To manage the blocks, a Red-Black Tree is used, ensuring efficient O(log(n)) operations for block insertion, removal, and retrieval. Each node in the tree contains a dense matrix (represented as a vector), along with its row and column indices, and maintains the standard Red-Black Tree properties.
- Clone the project using:
git@github.com:atkinson-daniel/block_sparse_matrix.git - Configure and build the project with CMake.
- Run the resulting executable named
main.
You will see a randomly generated block sparse matrix, its Red-Black Tree representation, the resulting matrix after erasing a fixed block at row 1, column 0, the updated Red-Black Tree, and the exported BCSR output.
BlockSparseMatrix and DenseMatrix are publicly accessible classes.

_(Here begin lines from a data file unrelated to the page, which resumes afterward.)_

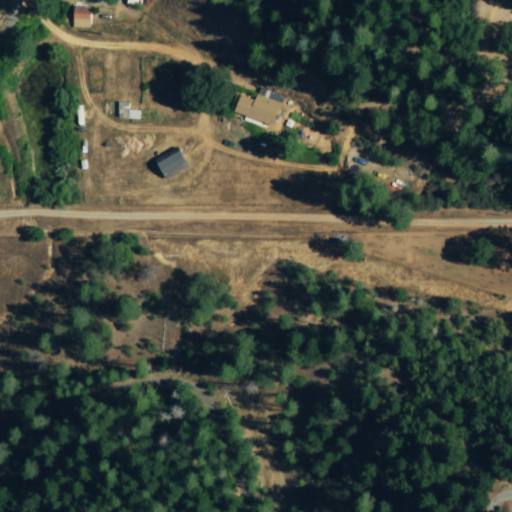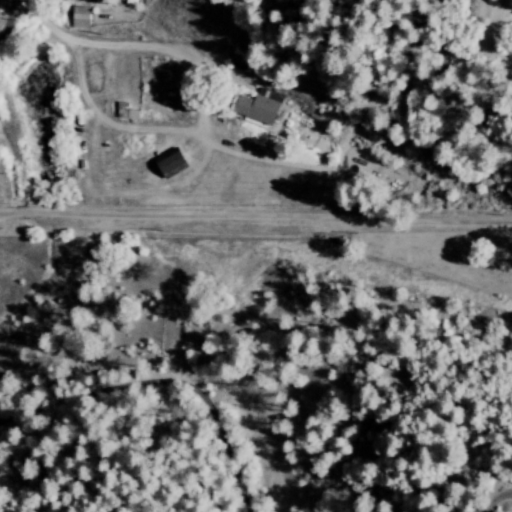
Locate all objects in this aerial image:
building: (82, 17)
road: (8, 18)
road: (119, 46)
building: (258, 109)
building: (127, 112)
building: (173, 163)
road: (255, 217)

The underlying storage via the Red-Black Tree is meant to be abstracted away from the user. Users are allowed to insert into and remove blocks from the BlockSparseMatrix.

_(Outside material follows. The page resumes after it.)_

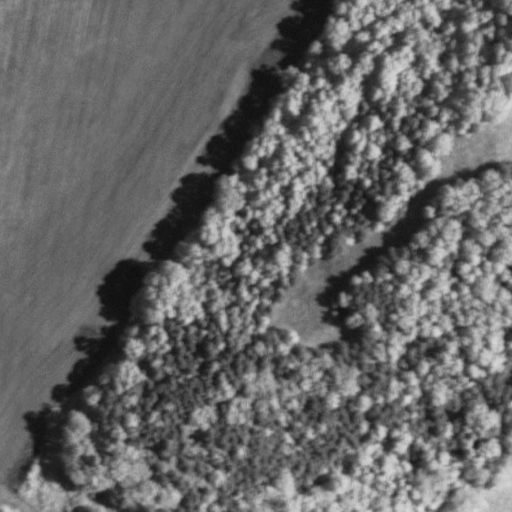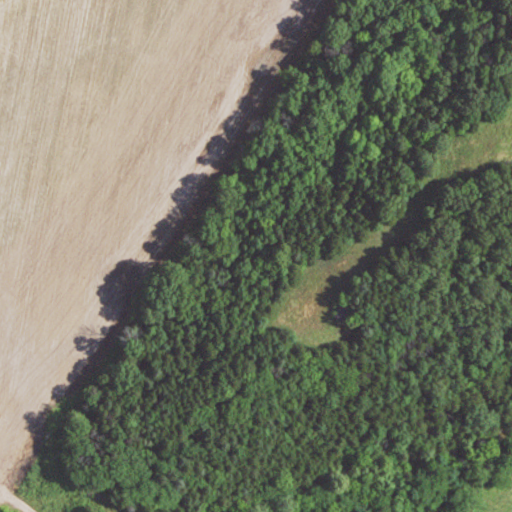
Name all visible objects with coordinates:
road: (11, 507)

Users can insert and retrieve dense matrices using the [] operator. If a block already exists at the specified location, a reference to that block is returned. Otherwise, a zero-initialized block is inserted, and its reference is returned. Users can modify the block in-place or assign an existing dense matrix using the reference returned by the [] operator.
The project includes functions to print both the matrix and the Red-Black Tree to the console. Given the seeded data in main.cpp, here's an example of what the matrix and Red-Black Tree look like when printed:
Users can remove a block from the matrix using the erase method, which takes a row and column value. The method delegates to the Red-Black Tree to locate, delete, and rebalance the corresponding node.

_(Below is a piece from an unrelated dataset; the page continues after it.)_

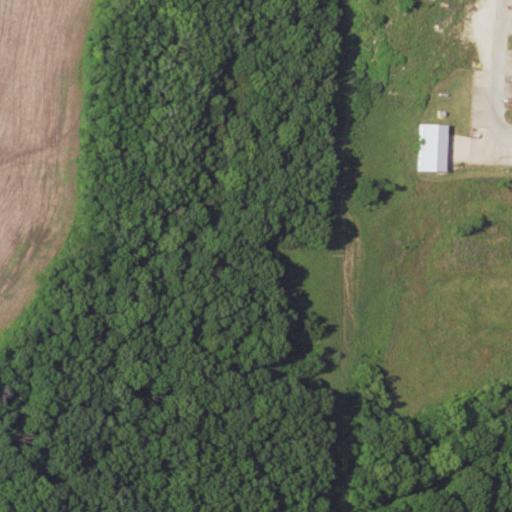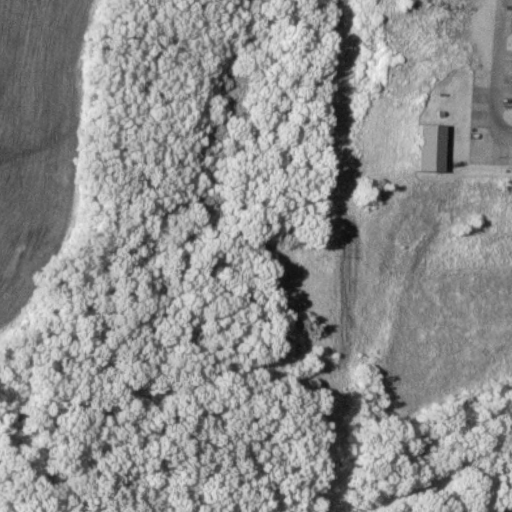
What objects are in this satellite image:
road: (498, 74)
building: (423, 147)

After removing a node, the updated matrix and Red-Black Tree are printed using the helper function:
This project supports exporting to Block Compressed Sparse Row (BCSR) format, suitable for optimized numerical methods (see this resource for more info). Users can call the export_BCSR method on the BlockSparseMatrix to retrieve the compressed representation.
For the final matrix after insertions and erasures, the screenshot below shows the corresponding rowptr and col containers in the BCSR format:
Various data structures can be used to store a block sparse matrix, but this project leverages a Red-Black Tree for optimal efficiency. It offers flexibility by allowing users to insert, remove, and retrieve blocks without requiring prior knowledge of the matrix's sparsity pattern.
If the sparsity pattern is known in advance, block construction and retrieval can be performed with a hash map in O(n) time, where n is the number of blocks. However, in this project (which assumes no prior knowledge), we achieve O(N * log(n)) complexity. While this introduces a logarithmic overhead, it grants full flexibility - essential during the design and testing phases of numerical methods, when the final structure is not yet determined.
The exported BCSR format can be aligned in memory for efficient vectorization or parallel processing with proper load-balancing.